What is asked:
1. In the account of local dress, what purpose does the loose upper edge of the men's waist-piece serve?
2. Resume the account of local dress after its final sentence, keeping its style and voice.

Excerpt start

The dress of both sexes consists of cotton cloth, which being dyed blue in the yarn, and not uniformly of the same shade, is in clouds or waves of that colour, and even in our eye had not an inelegant appearance. This cloth they manufacture themselves, and two pieces, each about two yards long, and a yard and a half wide, make a dress: One of them is worn round the middle, and the other covers the upper part of the body: The lower edge of the piece that goes round the middle, the men draw pretty tight just below the fork, the upper edge of it is left loose, so as to form a kind of hollow belt, which serves them as a pocket to carry their knives, and other little implements which it is convenient to have about them. The other piece of cloth is passed through this girdle behind, and one end of it being brought over the left shoulder, and the other over the right, they fall down over the breast, and are tucked into the girdle before, so that by opening or closing the plaits, they can cover more or less of their bodies as they please; the arms, legs, and feet are always naked. The difference between the dress of the two sexes consists principally in the manner of wearing the waist-piece; for the women, instead of drawing the lower edge tight, and leaving the upper edge loose for a pocket, draw the upper edge tight, and let the lower edge fall as low as the knees, so as to form a petticoat; the body-piece, instead of being passed through the girdle, is fastened under the arms, and cross the breast with the utmost decency. I have already observed that the men fastened the hair upon the top of the head, and the women tie it in a club behind, but there is another difference in the head-dress, by which the sexes are distinguished: The women wear nothing as a succedaneum for a cap, but the men constantly wrap something round their heads in the manner of a fillet; it is small, but generally of the finest materials that can be procured: We saw some who applied silk handkerchiefs to this purpose, and others that wore fine cotton, or muslin, in the manner of a small turban.

Excerpt end
Given data start

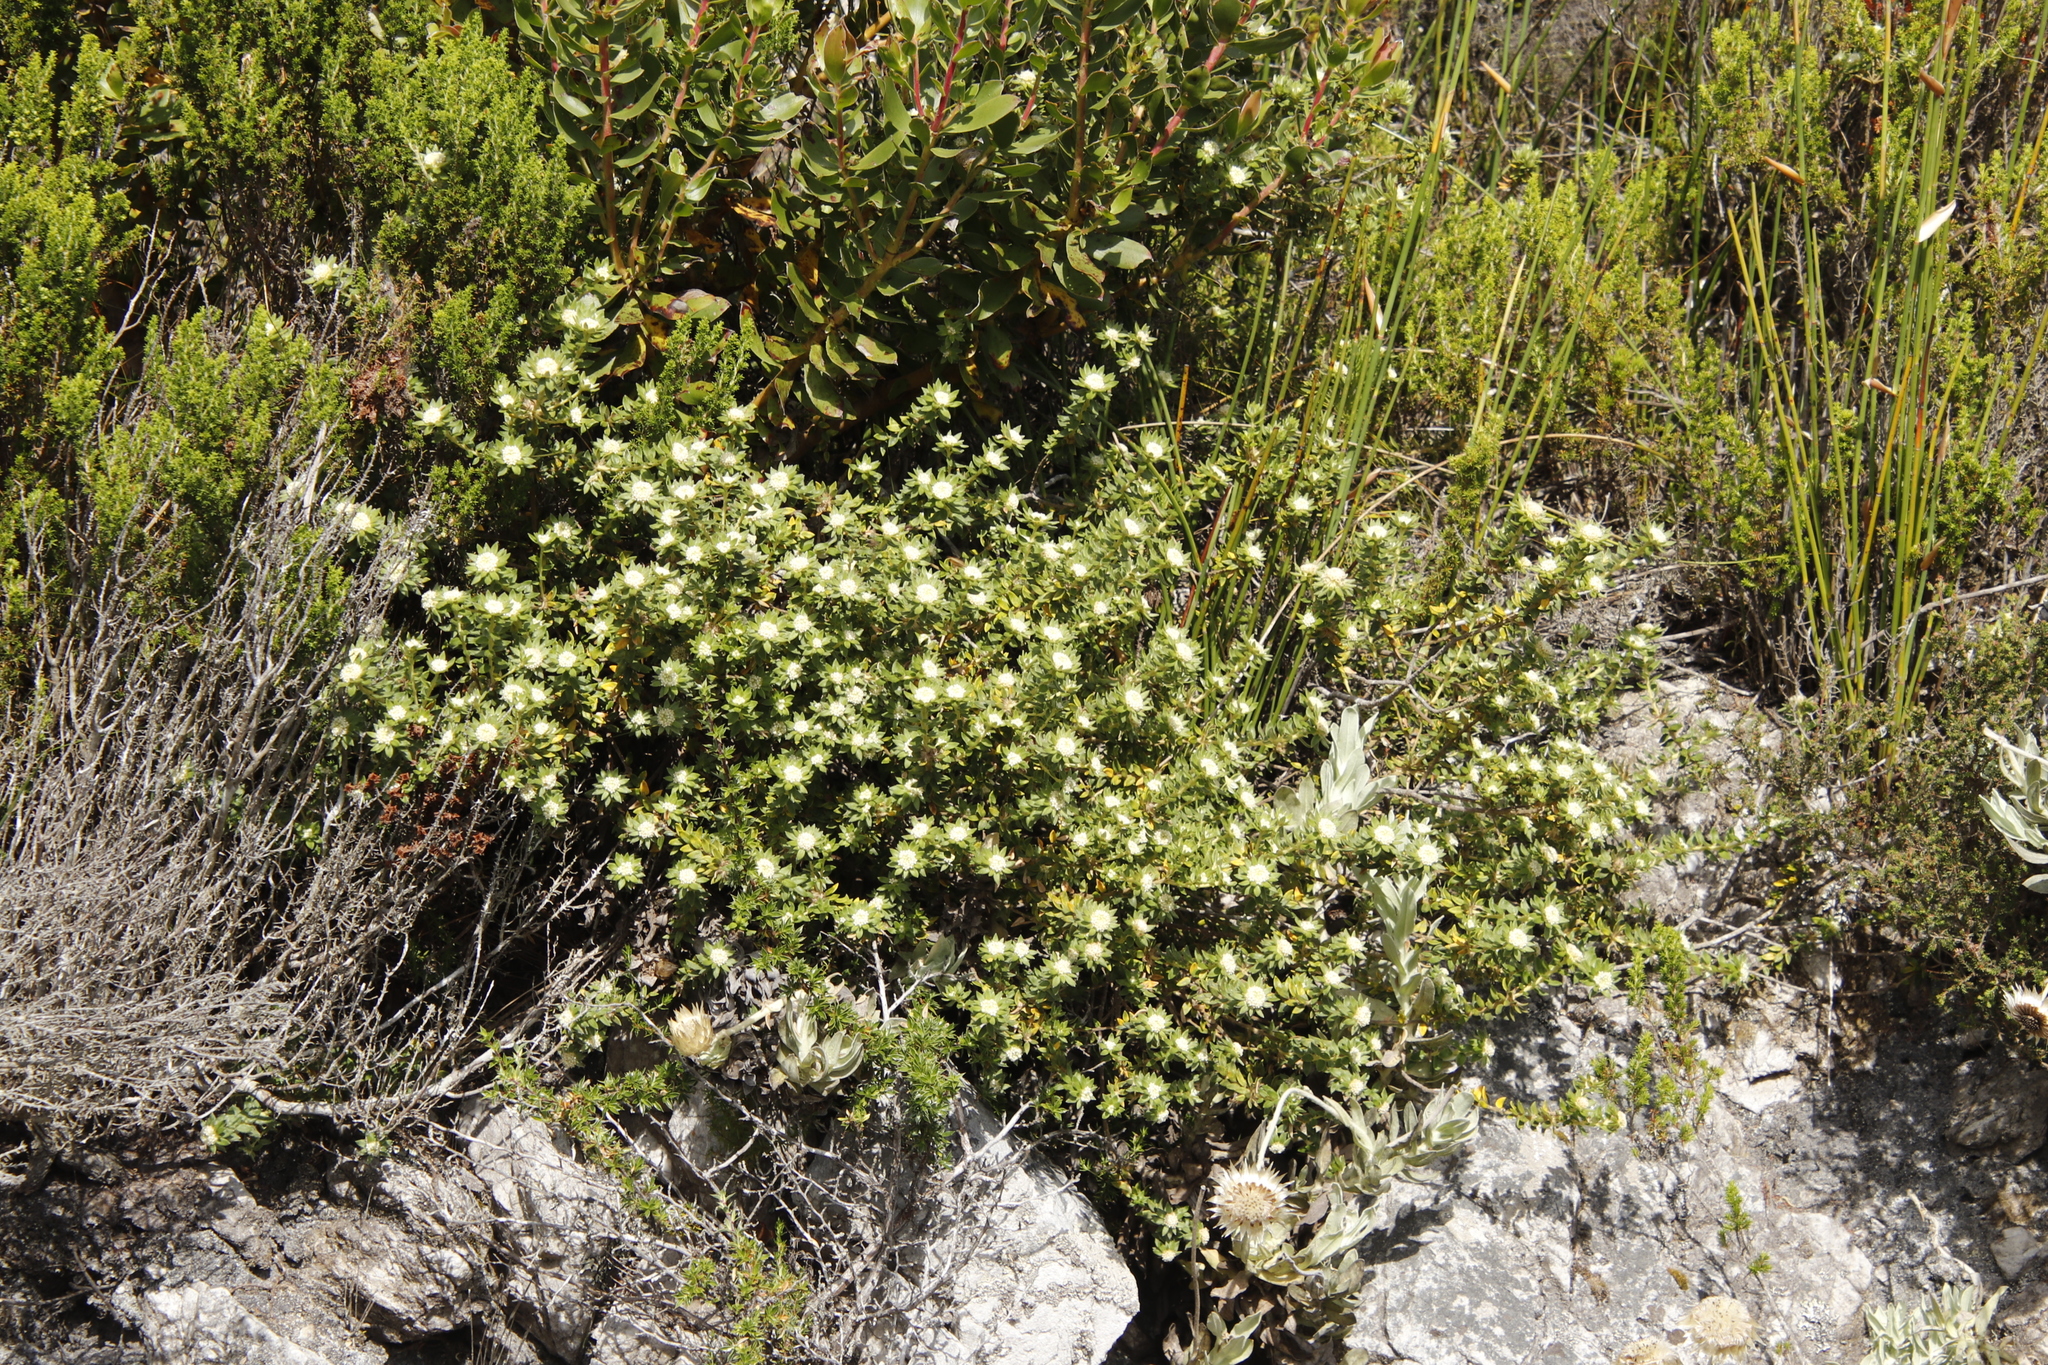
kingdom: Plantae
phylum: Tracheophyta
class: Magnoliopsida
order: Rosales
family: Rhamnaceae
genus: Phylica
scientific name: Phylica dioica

Given data end
Given data start

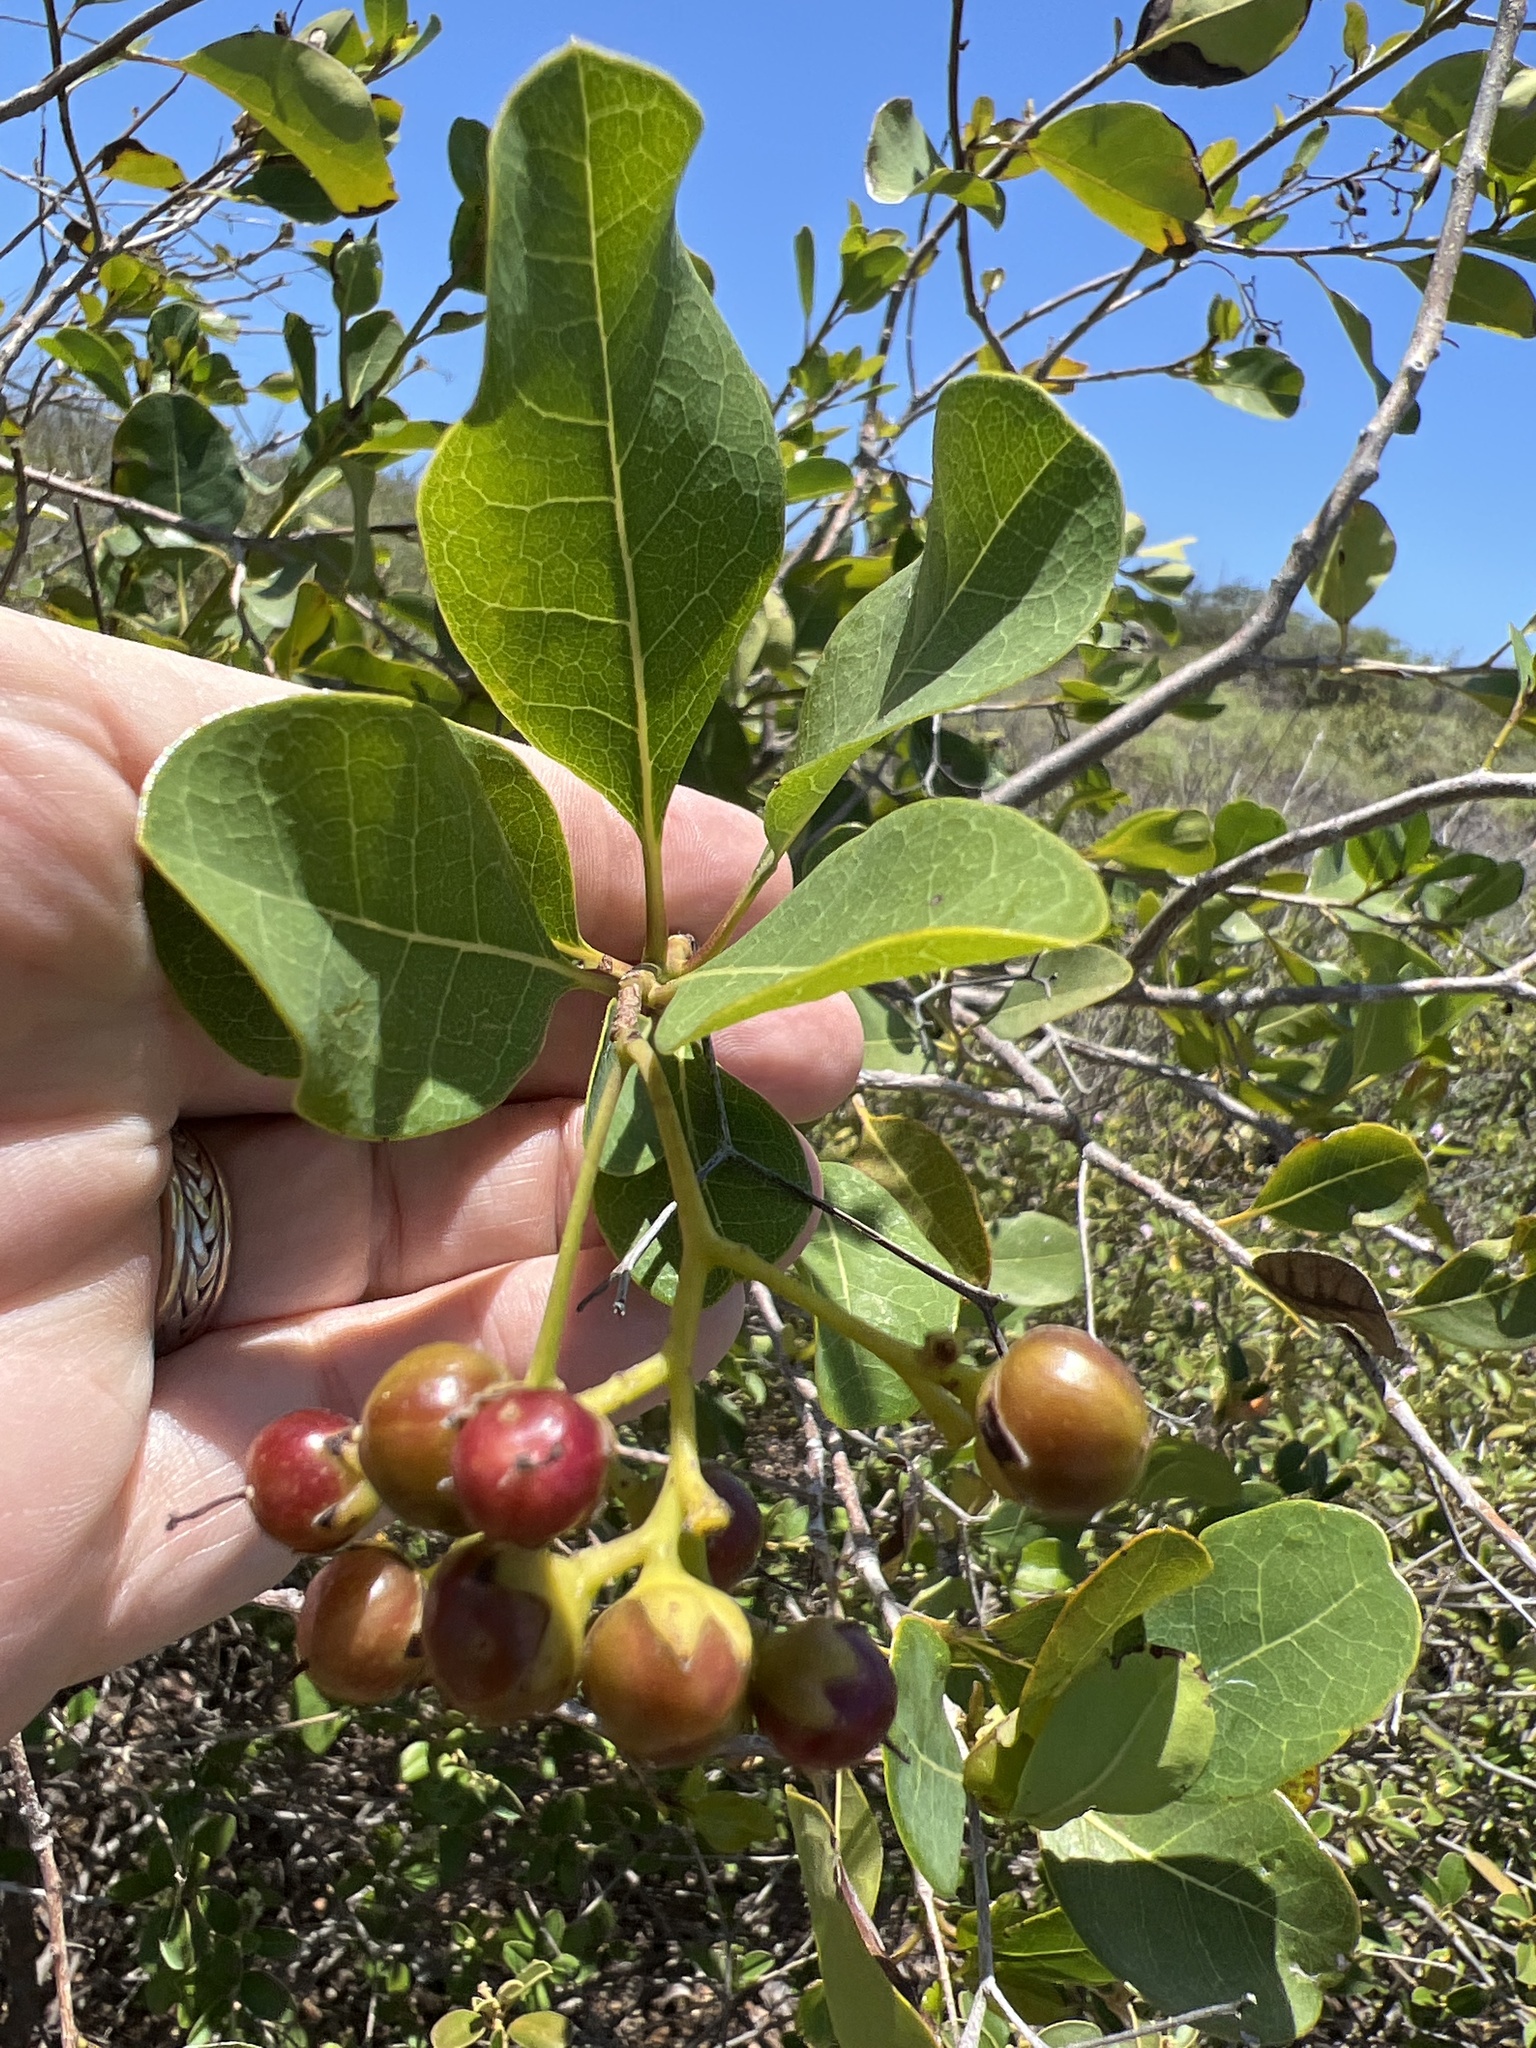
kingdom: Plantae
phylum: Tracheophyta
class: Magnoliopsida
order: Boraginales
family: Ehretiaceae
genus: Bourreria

Given data end

Results by task:
1. It forms a hollow belt used as a pocket for carrying knives and other small implements.

2.
These people bore their testimony that the love of finery is a universal passion, for their ornaments were very numerous. Some of the better sort wore chains of gold round their necks, but they were made of plaited wire, and consequently were light and of little value; others had rings, which were so much worn that they seemed to have descended through many generations; and one person had a silver-headed cane, marked with a kind of cypher, consisting of the Roman letters, V, O, C, and therefore probably a present from the Dutch East India Company, whose mark it is: They have also ornaments made of beads, which some wear round their necks as a solitaire, and others as bracelets, upon their wrists: These are common to both sexes, but the women have, besides, strings or girdles of beads, which they wear round their waists, and which serve to keep up their petticoat. Both sexes had their ears bored, nor was there a single exception that fell under our notice, yet we never saw an ornament in any of them; we never, indeed, saw either man or woman in any thing but what appeared to be their ordinary dress, except the king and his minister, who in general wore a kind of night-gown of coarse chintz, and one of whom once received us in a black robe, which appeared to be made of what is called prince's stuff. We saw some boys, about twelve or fourteen years old, who had spiral circles of thick brass-wire passed three or four times round their arms, above the elbow, and some men wore rings of ivory, two inches in breadth, and above an inch in thickness, upon the same part of the arm; these, we were told, were the sons of the rajas, or chiefs, who wore those cumbrous ornaments as badges of their high birth.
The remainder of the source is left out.